Army secretary says troops at the border ‘are getting training out of that’

The roughly 8,000 active-duty troops deployed to the Mexico border in the runup to the midterm elections are getting valuable training, Army Secretary Mark Esper said Thursday.

So far, the Army has no indication that the border deployment formerly called Operation Faithful Patriot is a drag on the service, Esper said during an appearance at the American Enterprise Institute.

“They are getting training out of that. They are deploying. They are putting their equipment on trains and whatnot or convoying and deploying to a location, and they are offloading,” he said.

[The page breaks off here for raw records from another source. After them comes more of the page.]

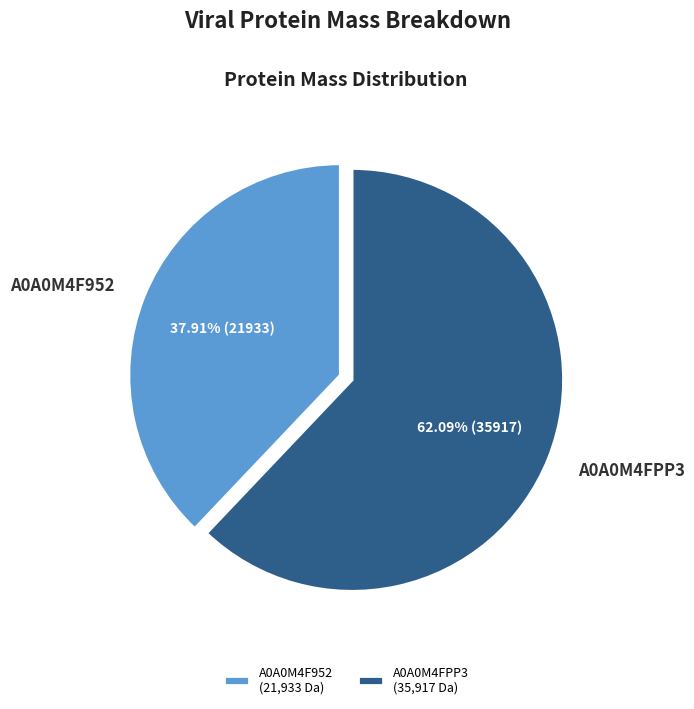

Does A0A0M4F952 account for over 50% of the chart?

No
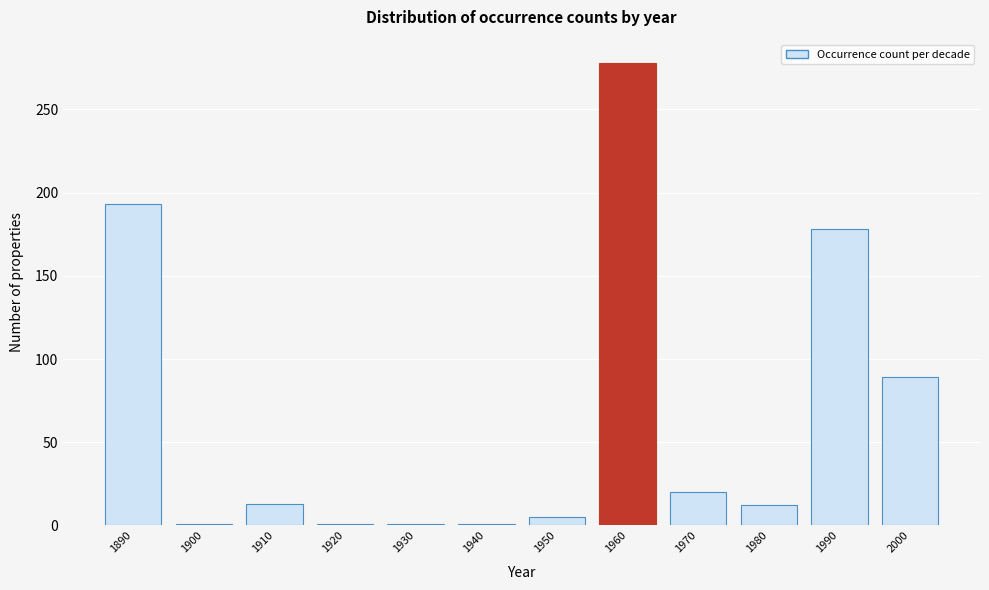

What is the change in value from 1960 to 2000?

-189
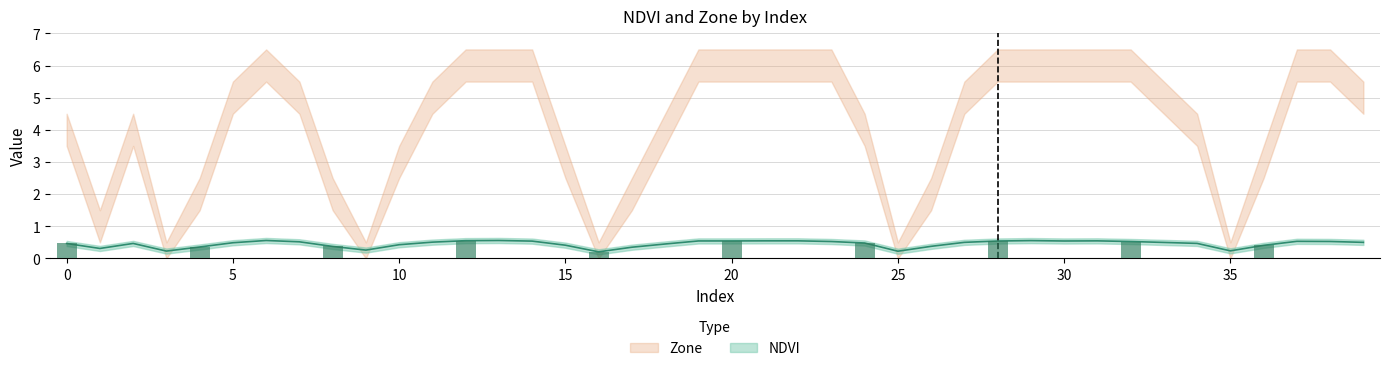

Where is Zone nearest to the value 0?

3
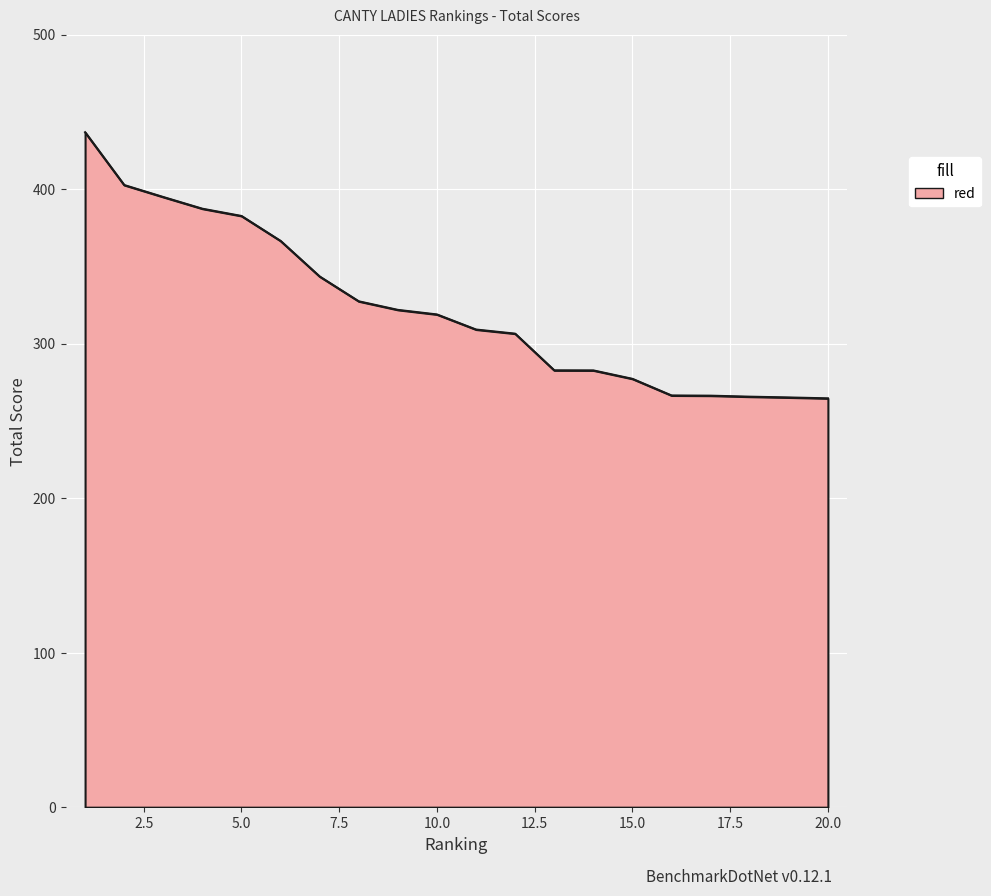

What is the greatest value displayed?

436.8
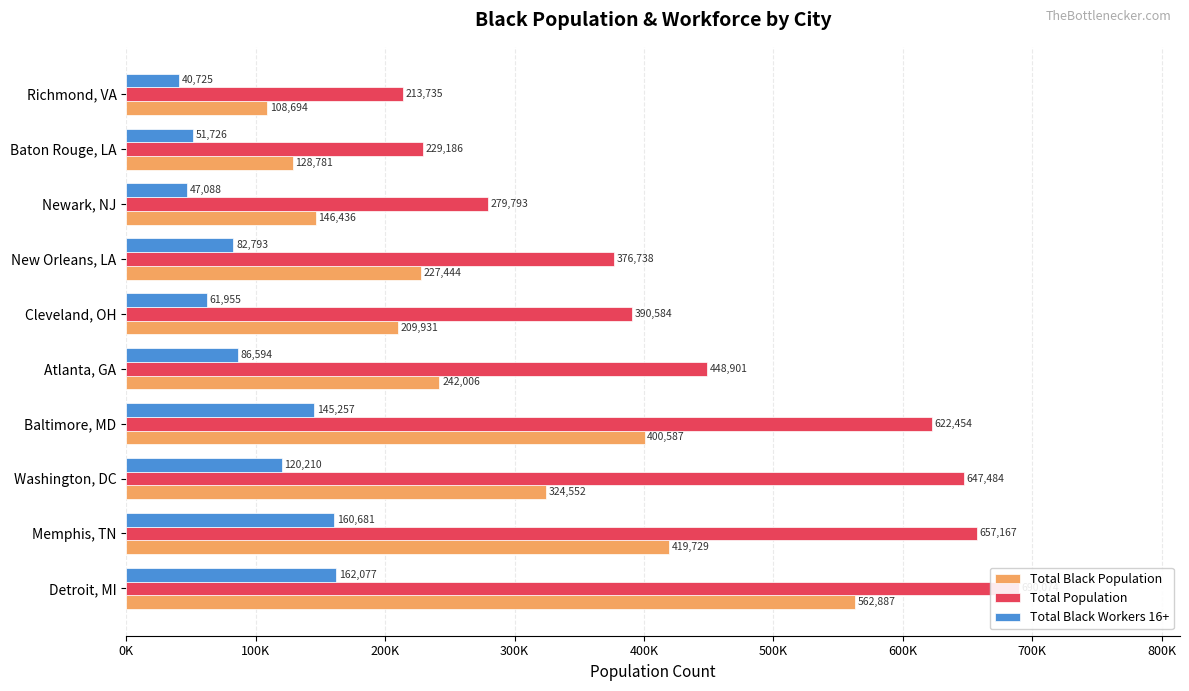

How many bars are there in total?

30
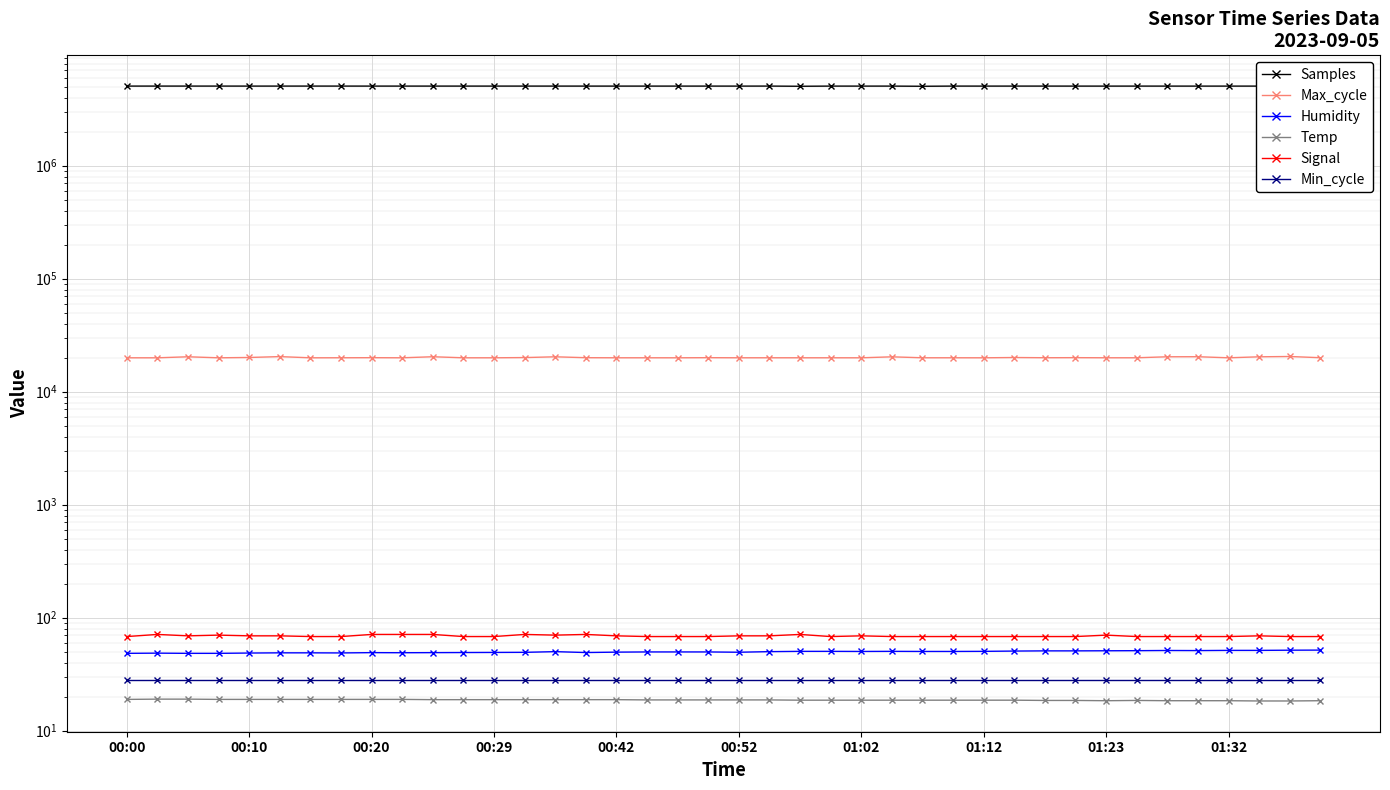

True or false: Samples has a value of 1643624.6 at 18.

False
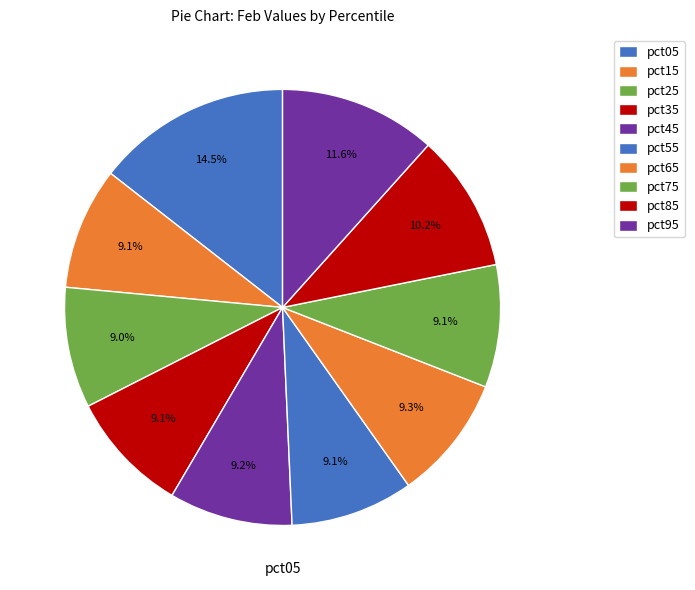

To the nearest percent, what is the combined percentage of pct55 and pct95?

21%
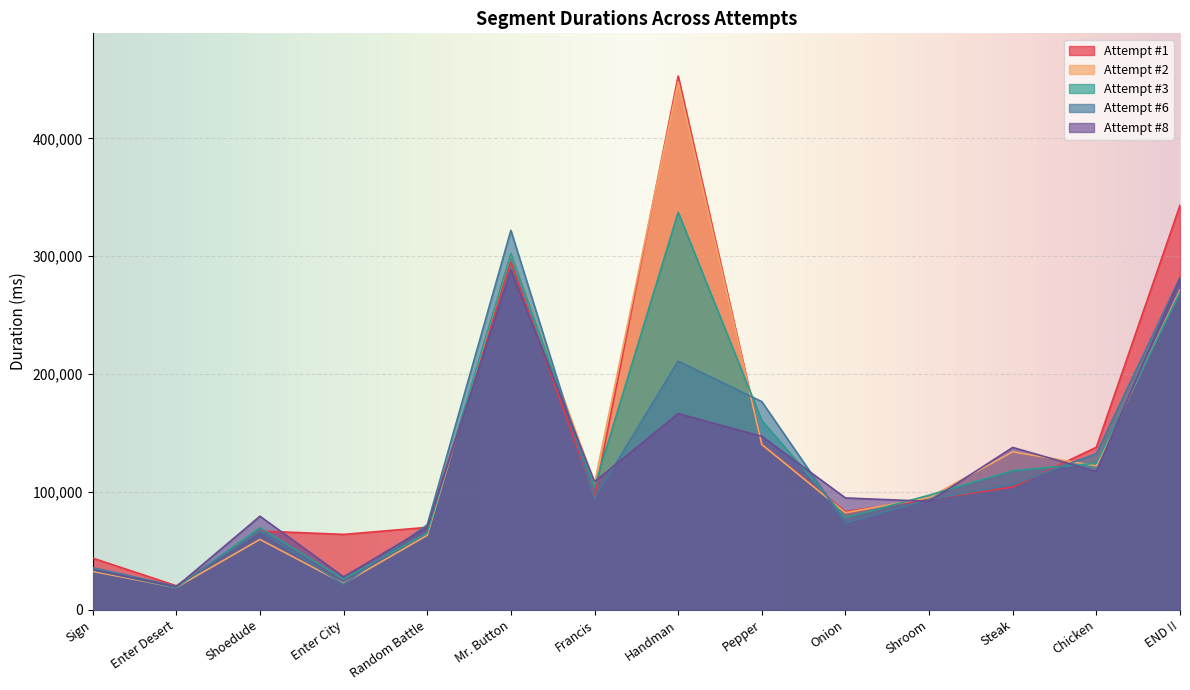

Which series ends up on top after the final intersection of Attempt #2 and Attempt #1?

Attempt #1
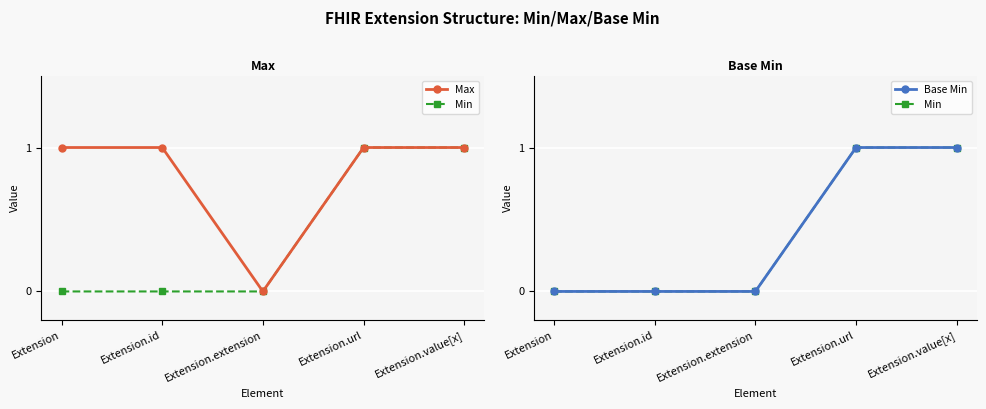

What is the difference between the second highest and minimum values in the Max series?

1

The secretary’s comments come after the Pentagon officially discarded the Faithful Patriot mission name this week without any public explanation. It acknowledged the decision a day after the midterm elections.

The Army units deploying to Texas, New Mexico, Arizona, and California include logistics, aviation, and engineering. President Trump ordered the deployment, saying that thousands of migrants walking north through Mexico are set to invade the U.S.

An additional 2,100 National Guard troops have been at the southern border since April, which was when the president declared a crisis of illegal immigration.

Esper said “time will tell” about how the active-duty deployment, set to extend into mid-December, might affect the Army.

“I don’t see … the units I’m referring to seeing a degradation of readiness,” he said. “Everything else we’ll have to see over time. I don’t want to speculate on this or that, but that’s where I see things right now as it stands.”